Palytoxin, isolated from the zoanthid Palytoha, is 1 of the most potent marine toxins. Palytoxin (1 nM-1 .mu.M) caused a release of [3H]norepinephrine from clonal rat pheochromocytoma cells in a concentration-dependent manner. This releasing action of palytoxin was markedly inhibited or abolished by Co2+ or Ca2+-free medium, but was not modified by tetrodotoxin. The release of [3H]norepinephrine induced by a low concentration (30 nM) of palytoxin was abolished in Na-free medium and increased as the external Na+ concentrations were increased from 3 to 100 nM, but the release induced by a high concentration (1 .mu.M) was unaffected by varying the concentration of external Na+ from 0 to 100 mM. The release of [3H]norepinephrine induced by both concentrations of palytoxin increased with increasing Ca2+ concentrations from 0 to 3 mM. Palytoxin caused a concentration-dependent increase in 22Na and 45Ca influxes into pheochromocytoma cells at concentrations of 0.1-10 nM and 1 nM-1 .mu.M, respectively.

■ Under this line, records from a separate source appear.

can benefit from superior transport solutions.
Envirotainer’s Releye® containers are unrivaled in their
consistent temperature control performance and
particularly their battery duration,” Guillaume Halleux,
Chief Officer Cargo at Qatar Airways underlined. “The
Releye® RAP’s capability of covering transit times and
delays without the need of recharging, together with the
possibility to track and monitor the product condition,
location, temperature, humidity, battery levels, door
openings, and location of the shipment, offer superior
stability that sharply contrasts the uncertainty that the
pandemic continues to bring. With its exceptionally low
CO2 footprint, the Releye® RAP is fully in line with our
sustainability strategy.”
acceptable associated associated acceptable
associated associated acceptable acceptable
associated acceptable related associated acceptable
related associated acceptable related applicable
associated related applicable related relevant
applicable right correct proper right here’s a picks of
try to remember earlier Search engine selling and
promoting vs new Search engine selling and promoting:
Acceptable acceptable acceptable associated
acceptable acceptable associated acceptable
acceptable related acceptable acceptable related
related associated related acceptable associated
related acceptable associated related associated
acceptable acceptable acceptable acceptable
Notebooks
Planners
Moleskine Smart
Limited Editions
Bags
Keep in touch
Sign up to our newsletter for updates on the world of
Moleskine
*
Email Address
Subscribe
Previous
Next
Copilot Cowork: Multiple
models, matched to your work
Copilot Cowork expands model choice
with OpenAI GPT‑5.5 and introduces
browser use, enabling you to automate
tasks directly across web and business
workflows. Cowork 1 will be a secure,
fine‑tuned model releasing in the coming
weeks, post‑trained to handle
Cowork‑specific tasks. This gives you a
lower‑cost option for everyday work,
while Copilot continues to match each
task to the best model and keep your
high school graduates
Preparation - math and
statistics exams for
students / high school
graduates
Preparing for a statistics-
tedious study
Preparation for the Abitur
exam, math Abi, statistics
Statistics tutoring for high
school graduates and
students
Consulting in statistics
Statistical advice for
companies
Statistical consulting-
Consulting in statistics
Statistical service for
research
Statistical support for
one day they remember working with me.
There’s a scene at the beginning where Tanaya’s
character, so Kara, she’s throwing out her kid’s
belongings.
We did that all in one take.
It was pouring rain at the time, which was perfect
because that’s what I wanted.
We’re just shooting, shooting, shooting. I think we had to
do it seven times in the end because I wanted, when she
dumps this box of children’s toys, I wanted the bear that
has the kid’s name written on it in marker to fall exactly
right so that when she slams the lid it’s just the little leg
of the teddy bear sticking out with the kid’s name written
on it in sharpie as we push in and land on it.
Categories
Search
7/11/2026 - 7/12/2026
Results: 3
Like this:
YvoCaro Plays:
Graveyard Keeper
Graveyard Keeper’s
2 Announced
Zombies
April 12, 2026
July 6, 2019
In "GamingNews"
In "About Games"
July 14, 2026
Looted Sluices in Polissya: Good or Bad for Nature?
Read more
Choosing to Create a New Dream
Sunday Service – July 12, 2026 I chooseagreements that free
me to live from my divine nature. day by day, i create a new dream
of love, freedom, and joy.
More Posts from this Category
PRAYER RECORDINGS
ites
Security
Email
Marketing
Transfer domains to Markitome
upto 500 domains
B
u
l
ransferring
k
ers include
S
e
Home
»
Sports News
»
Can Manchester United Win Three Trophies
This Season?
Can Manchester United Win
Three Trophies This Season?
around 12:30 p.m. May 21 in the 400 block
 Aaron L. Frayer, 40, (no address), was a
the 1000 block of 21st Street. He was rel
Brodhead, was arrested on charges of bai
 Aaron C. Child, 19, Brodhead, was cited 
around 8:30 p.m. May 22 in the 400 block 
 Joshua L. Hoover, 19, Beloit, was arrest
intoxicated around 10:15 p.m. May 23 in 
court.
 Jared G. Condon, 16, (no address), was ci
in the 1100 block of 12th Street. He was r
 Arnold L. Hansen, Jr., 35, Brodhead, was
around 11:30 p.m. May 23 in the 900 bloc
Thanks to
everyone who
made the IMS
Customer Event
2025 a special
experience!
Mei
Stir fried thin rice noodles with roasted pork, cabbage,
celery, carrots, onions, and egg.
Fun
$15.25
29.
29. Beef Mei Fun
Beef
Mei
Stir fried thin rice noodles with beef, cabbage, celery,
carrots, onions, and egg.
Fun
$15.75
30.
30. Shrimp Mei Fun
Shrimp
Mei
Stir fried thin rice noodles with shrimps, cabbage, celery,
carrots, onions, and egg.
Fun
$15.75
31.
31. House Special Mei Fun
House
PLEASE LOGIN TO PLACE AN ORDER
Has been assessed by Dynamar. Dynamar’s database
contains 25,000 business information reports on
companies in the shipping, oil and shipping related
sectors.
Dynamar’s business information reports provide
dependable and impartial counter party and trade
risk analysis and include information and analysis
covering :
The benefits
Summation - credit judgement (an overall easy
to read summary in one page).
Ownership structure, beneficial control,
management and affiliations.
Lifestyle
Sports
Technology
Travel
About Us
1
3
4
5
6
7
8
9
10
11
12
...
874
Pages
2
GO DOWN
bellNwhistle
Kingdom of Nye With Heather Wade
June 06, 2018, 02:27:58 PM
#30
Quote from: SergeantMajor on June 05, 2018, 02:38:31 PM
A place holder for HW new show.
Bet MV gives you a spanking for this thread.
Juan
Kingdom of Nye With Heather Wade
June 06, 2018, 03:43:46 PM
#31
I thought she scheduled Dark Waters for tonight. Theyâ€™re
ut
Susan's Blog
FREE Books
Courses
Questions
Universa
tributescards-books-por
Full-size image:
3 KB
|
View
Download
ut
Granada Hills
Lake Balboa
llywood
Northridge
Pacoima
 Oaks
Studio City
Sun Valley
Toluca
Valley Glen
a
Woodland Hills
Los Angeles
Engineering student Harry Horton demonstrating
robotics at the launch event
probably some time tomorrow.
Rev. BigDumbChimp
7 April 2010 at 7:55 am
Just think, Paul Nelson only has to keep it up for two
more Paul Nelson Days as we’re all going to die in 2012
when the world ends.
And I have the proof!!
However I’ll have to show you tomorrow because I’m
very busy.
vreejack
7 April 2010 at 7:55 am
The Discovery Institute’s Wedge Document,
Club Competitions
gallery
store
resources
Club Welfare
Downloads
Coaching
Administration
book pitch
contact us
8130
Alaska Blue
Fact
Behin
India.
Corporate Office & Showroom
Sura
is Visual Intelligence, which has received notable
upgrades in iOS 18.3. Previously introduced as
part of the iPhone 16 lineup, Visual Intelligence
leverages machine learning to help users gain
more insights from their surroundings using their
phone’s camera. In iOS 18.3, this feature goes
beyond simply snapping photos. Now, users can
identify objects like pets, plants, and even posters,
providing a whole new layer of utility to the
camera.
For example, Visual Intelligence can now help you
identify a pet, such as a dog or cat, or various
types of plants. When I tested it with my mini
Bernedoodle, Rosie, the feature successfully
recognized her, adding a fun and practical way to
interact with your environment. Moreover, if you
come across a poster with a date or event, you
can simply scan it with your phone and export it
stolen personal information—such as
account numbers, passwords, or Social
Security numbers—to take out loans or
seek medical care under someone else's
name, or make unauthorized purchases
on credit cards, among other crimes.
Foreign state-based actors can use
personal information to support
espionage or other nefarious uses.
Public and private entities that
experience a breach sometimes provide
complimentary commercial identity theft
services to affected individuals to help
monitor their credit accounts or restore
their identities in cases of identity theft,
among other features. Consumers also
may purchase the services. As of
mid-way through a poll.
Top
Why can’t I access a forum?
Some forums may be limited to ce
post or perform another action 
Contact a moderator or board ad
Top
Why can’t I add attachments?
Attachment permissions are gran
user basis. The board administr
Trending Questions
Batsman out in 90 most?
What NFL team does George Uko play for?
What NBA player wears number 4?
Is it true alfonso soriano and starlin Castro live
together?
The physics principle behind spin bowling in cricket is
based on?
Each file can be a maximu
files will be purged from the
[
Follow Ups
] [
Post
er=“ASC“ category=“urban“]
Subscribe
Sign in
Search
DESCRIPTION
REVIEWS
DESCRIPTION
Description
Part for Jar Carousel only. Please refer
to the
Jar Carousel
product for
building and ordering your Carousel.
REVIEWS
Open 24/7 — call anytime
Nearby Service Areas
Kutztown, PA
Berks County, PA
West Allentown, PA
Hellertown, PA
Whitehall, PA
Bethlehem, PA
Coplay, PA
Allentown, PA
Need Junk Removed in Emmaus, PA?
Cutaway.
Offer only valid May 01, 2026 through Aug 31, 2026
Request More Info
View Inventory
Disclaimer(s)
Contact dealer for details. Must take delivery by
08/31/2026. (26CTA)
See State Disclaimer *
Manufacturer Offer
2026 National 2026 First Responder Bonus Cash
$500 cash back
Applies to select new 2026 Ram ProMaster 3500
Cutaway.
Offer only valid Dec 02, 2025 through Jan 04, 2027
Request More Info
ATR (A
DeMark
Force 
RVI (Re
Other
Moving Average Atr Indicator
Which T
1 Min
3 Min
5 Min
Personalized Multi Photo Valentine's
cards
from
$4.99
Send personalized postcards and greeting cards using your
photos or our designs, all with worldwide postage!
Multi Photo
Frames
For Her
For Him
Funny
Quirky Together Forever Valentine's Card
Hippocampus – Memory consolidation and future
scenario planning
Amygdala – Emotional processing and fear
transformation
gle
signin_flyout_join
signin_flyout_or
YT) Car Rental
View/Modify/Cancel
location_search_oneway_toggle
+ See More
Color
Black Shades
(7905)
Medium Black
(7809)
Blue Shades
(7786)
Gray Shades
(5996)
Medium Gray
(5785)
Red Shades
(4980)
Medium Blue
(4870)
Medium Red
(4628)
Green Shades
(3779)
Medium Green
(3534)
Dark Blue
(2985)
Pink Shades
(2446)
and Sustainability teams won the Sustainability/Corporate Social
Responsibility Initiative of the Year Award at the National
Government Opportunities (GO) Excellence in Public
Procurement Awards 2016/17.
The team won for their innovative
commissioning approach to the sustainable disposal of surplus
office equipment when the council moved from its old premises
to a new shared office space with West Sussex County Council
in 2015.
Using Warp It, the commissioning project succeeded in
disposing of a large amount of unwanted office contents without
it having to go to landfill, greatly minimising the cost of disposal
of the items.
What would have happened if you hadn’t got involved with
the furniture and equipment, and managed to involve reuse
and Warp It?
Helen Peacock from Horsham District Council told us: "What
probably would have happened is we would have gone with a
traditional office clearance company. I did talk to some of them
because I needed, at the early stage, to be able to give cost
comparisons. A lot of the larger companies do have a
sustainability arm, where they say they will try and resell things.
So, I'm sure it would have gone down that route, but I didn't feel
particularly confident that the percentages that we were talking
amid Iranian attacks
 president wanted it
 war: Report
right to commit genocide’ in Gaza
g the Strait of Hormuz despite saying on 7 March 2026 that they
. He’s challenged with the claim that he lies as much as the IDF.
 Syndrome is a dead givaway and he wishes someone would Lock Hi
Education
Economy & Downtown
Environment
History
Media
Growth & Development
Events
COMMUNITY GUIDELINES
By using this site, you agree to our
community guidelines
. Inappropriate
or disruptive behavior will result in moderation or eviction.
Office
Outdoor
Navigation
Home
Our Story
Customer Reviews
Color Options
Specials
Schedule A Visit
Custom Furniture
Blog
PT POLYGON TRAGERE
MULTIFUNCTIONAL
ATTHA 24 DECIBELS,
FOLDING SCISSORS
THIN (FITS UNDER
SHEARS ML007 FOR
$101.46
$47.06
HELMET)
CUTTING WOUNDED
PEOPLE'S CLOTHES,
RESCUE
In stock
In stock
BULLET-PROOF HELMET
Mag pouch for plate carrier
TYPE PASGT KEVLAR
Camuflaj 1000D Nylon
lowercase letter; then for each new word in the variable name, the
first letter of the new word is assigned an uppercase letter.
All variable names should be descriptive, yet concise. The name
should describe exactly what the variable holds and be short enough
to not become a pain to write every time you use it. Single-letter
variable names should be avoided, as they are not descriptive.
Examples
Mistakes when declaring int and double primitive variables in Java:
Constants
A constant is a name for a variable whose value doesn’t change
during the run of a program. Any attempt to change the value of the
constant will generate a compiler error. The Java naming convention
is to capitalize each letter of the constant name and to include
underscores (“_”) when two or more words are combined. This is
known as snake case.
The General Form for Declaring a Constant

The palytoxin-induced 45Ca influx was markedly inhibited by Co2+; the palytoxin-induced 22Na influx was not affected by tetrodotoxin. In pheochromocytoma cells the [3H]norepinephrine release induced by lower concentrations of palytoxin was primarily brought about by increasing tetrodotoxin-insensitve Na+ permeability across the cell membrane; that induced by higher concentrations was mainly caused by a direct increase in Ca2+ influx into them.